Connaissant le défi auquel nous sommes confrontés, j’ai beaucoup de mal à comprendre pourquoi la reconnaissance de la plus-value apportée par cette catégorie de travailleurs est liée à l’octroi de subventions. Malheureusement, les employeurs se focalisent encore trop souvent sur les préjugés et sur l’ampleur des coûts salariaux.
À l’instar d’ING, qui a récemment proposé à certains travailleurs âgés de rester chez eux tout en étant payés. Même si l’objectif doit être de maintenir davantage/plus longtemps ce groupe au travail, cette stratégie mérite qu’on y réfléchisse. Certes, le licenciement mais également le recrutement d’un travailleur âgé coûtent cher aux entreprises.

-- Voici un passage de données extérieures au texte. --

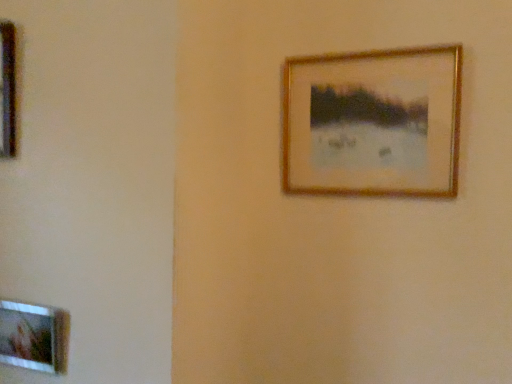
Question: Is wooden picture frame at lower left, arranged as the third picture frame when viewed from the top, positioned before gold metallic picture frame at upper right, placed as the 2th picture frame when sorted from top to bottom?

Choices:
 (A) yes
 (B) no

Answer: (A)

Question: From a real-world perspective, is wooden picture frame at lower left, which ranks as the 2th picture frame in right-to-left order, located beneath gold metallic picture frame at upper right, which is the 3th picture frame in left-to-right order?

Choices:
 (A) no
 (B) yes

Answer: (B)

Question: Does wooden picture frame at lower left, acting as the 1th picture frame starting from the bottom, have a greater height compared to gold metallic picture frame at upper right, placed as the 2th picture frame when sorted from top to bottom?

Choices:
 (A) no
 (B) yes

Answer: (A)

Question: From a real-world perspective, is wooden picture frame at lower left, marked as the second picture frame in a left-to-right arrangement, over gold metallic picture frame at upper right, which appears as the 2th picture frame when ordered from the bottom?

Choices:
 (A) yes
 (B) no

Answer: (B)

Question: Is wooden picture frame at lower left, which ranks as the 2th picture frame in right-to-left order, positioned far away from gold metallic picture frame at upper right, which appears as the 2th picture frame when ordered from the bottom?

Choices:
 (A) no
 (B) yes

Answer: (A)

Question: Would you say wooden picture frame at lower left, acting as the 1th picture frame starting from the bottom, is outside gold metallic picture frame at upper right, placed as the 2th picture frame when sorted from top to bottom?

Choices:
 (A) yes
 (B) no

Answer: (A)

Question: Does wooden picture frame at lower left, arranged as the third picture frame when viewed from the top, lie in front of metallic gold picture frame at left, which is the first picture frame in left-to-right order?

Choices:
 (A) yes
 (B) no

Answer: (B)

Question: Is wooden picture frame at lower left, arranged as the third picture frame when viewed from the top, beside metallic gold picture frame at left, which appears as the 3th picture frame when ordered from the bottom?

Choices:
 (A) yes
 (B) no

Answer: (B)

Question: Is the position of wooden picture frame at lower left, arranged as the third picture frame when viewed from the top, more distant than that of metallic gold picture frame at left, arranged as the first picture frame when viewed from the top?

Choices:
 (A) no
 (B) yes

Answer: (B)

Question: From the image's perspective, is wooden picture frame at lower left, marked as the second picture frame in a left-to-right arrangement, on metallic gold picture frame at left, which is the first picture frame in left-to-right order?

Choices:
 (A) yes
 (B) no

Answer: (B)

Question: Is wooden picture frame at lower left, which ranks as the 2th picture frame in right-to-left order, not near metallic gold picture frame at left, which is the first picture frame in left-to-right order?

Choices:
 (A) no
 (B) yes

Answer: (A)

Question: Is metallic gold picture frame at left, which is the first picture frame in left-to-right order, surrounded by wooden picture frame at lower left, arranged as the third picture frame when viewed from the top?

Choices:
 (A) yes
 (B) no

Answer: (B)

Question: Does metallic gold picture frame at left, which appears as the 3th picture frame when ordered from the bottom, come behind gold metallic picture frame at upper right, which appears as the 2th picture frame when ordered from the bottom?

Choices:
 (A) no
 (B) yes

Answer: (A)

Par le biais de la réduction groupe-cible, le gouvernement entend restaurer un certain équilibre et inciter les entreprises à privilégier le talent et les compétences, en fonction de leurs besoins. En d’autres termes, cette prime constitue un avantage financier octroyé aux employeurs qui engagent ou maintiennent en place des travailleurs plus âgés, expérimentés et loyaux. Lorsque l’on examine les chiffres de 2018 – et bien que le nombre de demandes de réductions groupe-cible ait sensiblement baissé – on constate que le total des montants alloués reste stable. Autrement dit : le montant moyen octroyé par dossier augmente. De plus, le gouvernement relève chaque année l’âge permettant de bénéficier de la réduction groupe-cible. Actuellement fixé à 60 ans, cet âge passera à 61 ans l’an prochain.
Dès lors, une question se pose : quel impact cela a-t-il sur le maintien dans l’emploi des 55-60 ans ? Le taux d’activité de cette catégorie de travailleurs va-t-il baisser au cours des années à venir ? Les employeurs entrevoient en effet la suppression d’un puissant incitant destiné à maintenir ces travailleurs en activité. La question est également de savoir si les employeurs sont disposés ou capables de répondre aux attentes salariales des candidats.
Nous devons veiller à ce que les instances politiques déploient des moyens là où la nécessité se fait le plus sentir. C’est pourquoi il est essentiel de surveiller attentivement l’impact de la suppression de la réduction groupe-cible. Pour les employeurs, cette subvention constitue incontestablement un levier important, car elle leur permet de sélectionner les candidats non pas en fonction de contingences purement budgétaires, mais bien sur base de leurs qualités et de leurs compétences.
Nous espérons que ce paramètre sera pris en compte dans le débat sur le marché du travail. Un débat qui, souhaitons-le, mettra l’accent sur l’aspect humain et sur les compétences, plutôt que de se focaliser sur l’aspect purement financier.